Kingdom of KUSH
Since 1069 BC, the Kushite Kings and Queens were able to reign without fear or influence until modern times. Its “Terraria Nulius” status was confirmed due to discrepancies in border definitions by neighboring nations, and has never been colonized by non-Africans.
The nature of the political regime functioned as a constitutional monarch, with the monarch being male or female depending on the historical periods, and a democratically elected and functional government.
Geographical indications of the location, population, and characteristics of a state are related to the Kingdom of Kush. This includes the economy, science, agricultural technology, water management, and renewable energy industries. The cultural heritage that once thrived will be reconstructed and managed to meet the twenty-first century needs of interested parties from the African diaspora.
Kush States
Origins
The Kerma culture was an early civilization centered in Kerma, Sudan. It flourished from around 2500 BC to 1500 BC in ancient Nubia. The Kerma culture was based in the southern part of Nubia, or “Upper Nubia” (in parts of present-day northern and central Sudan), and later extended its reach northward into Lower Nubia and the border of Egypt.


Nubians
Mentuhotep II, the 21st century BC founder of the Middle Kingdom, is recorded to have undertaken campaigns against Kush in the 29th and 31st years of his reign.
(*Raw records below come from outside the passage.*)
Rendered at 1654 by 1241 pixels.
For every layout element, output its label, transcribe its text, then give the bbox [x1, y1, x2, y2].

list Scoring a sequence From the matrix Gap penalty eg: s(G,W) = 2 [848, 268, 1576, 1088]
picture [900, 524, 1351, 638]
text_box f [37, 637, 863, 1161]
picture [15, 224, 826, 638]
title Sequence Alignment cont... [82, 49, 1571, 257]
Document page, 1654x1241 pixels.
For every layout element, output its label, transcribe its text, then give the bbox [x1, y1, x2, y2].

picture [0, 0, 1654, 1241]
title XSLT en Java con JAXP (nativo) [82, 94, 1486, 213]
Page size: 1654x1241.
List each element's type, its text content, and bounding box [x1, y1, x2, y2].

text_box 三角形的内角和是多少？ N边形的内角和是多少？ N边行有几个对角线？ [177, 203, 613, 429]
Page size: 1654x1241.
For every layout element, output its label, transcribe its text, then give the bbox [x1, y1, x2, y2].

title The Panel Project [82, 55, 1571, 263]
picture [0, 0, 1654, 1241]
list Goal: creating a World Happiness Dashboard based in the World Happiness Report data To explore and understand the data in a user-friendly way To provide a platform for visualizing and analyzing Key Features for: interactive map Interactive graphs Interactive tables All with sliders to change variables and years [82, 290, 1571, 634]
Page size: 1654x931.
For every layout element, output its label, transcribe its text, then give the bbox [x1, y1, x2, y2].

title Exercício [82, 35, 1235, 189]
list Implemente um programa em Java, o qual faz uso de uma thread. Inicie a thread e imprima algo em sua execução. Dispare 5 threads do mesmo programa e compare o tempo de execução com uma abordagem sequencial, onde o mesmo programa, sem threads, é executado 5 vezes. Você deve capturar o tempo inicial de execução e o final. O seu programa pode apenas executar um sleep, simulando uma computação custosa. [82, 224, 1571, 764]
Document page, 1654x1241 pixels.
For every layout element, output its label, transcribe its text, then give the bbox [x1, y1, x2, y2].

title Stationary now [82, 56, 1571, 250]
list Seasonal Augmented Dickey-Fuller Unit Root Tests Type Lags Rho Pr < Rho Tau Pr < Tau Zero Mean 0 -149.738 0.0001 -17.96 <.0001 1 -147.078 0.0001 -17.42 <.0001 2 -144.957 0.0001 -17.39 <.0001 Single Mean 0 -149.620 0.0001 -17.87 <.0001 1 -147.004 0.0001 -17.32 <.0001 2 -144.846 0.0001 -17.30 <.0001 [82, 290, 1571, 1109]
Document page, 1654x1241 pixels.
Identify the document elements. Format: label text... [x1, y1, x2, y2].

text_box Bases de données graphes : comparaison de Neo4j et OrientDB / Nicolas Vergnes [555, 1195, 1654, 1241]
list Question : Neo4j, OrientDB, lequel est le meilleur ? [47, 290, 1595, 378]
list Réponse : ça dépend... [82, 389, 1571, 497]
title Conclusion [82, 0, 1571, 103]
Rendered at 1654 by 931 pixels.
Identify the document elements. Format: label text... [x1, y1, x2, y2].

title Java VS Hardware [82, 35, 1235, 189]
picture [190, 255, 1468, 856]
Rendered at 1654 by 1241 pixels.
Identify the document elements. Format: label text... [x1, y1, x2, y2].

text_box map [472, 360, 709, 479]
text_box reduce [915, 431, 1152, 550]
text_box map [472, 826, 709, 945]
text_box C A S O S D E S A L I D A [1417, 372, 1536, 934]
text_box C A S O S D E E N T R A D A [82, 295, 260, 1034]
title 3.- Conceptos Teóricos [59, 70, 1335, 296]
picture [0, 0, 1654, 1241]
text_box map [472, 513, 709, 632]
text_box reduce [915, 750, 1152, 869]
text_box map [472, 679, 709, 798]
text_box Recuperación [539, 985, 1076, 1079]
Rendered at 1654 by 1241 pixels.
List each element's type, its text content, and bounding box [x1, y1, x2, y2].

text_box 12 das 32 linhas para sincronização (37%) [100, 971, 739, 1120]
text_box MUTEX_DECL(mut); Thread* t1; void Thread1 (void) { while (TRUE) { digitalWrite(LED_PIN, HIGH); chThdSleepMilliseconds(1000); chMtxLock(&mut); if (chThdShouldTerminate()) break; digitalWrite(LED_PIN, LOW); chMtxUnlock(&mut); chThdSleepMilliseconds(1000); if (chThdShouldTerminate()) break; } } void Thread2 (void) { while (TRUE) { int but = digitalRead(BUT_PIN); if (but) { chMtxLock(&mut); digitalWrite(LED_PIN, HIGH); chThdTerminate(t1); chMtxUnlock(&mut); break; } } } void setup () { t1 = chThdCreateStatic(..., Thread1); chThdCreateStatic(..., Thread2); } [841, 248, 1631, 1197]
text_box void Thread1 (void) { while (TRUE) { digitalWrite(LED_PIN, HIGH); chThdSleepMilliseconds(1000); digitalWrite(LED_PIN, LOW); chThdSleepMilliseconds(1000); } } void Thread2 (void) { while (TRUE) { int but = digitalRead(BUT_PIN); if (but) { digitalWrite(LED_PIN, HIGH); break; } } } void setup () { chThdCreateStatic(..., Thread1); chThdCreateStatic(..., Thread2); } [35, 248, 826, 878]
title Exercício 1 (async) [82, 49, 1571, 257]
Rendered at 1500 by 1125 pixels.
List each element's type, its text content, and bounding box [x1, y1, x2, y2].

This is the earliest Egyptian reference to Kush; the Nubian region had gone by other names in the Old Kingdom. Under Thutmose I, Egypt made several campaigns south.


Napatan
By the 8th century BC, the new Kushite kingdom emerged from the Napata region of the upper Dongola Reach. The first Napatan king, Alara founded the Napatan, or 25th, Kushite dynasty at Napata in Nubia, now Sudan. Alara dedicated his sister to the cult of Amun at the rebuilt Kawa temple, while temples were also rebuilt at Barkal and Kerma.


Meroitic
Kushite civilization continued for several centuries. According to Welsby, “throughout the Saite, Persian, Ptolemaic, and Roman periods, the Kushite rulers—the descendants of the XXVth Dynasty pharaohs, and the guardians of the Temple of Amun at Jebel Barkal—could have pressed their ‘legitimate’ claim for control of Egypt and they thus posed a potential threat to the rulers of Egypt.


Ptolemaic
There is no record of conflict between the Kushites and Ptolemies. However, there was a serious revolt at the end of Ptolemy IV, around 204 BC, and the Kushites likely tried to interfere in Ptolemaic affairs. It has been suggested that this led to Ptolemy V defacing the name of Arqamani on inscriptions at Philae.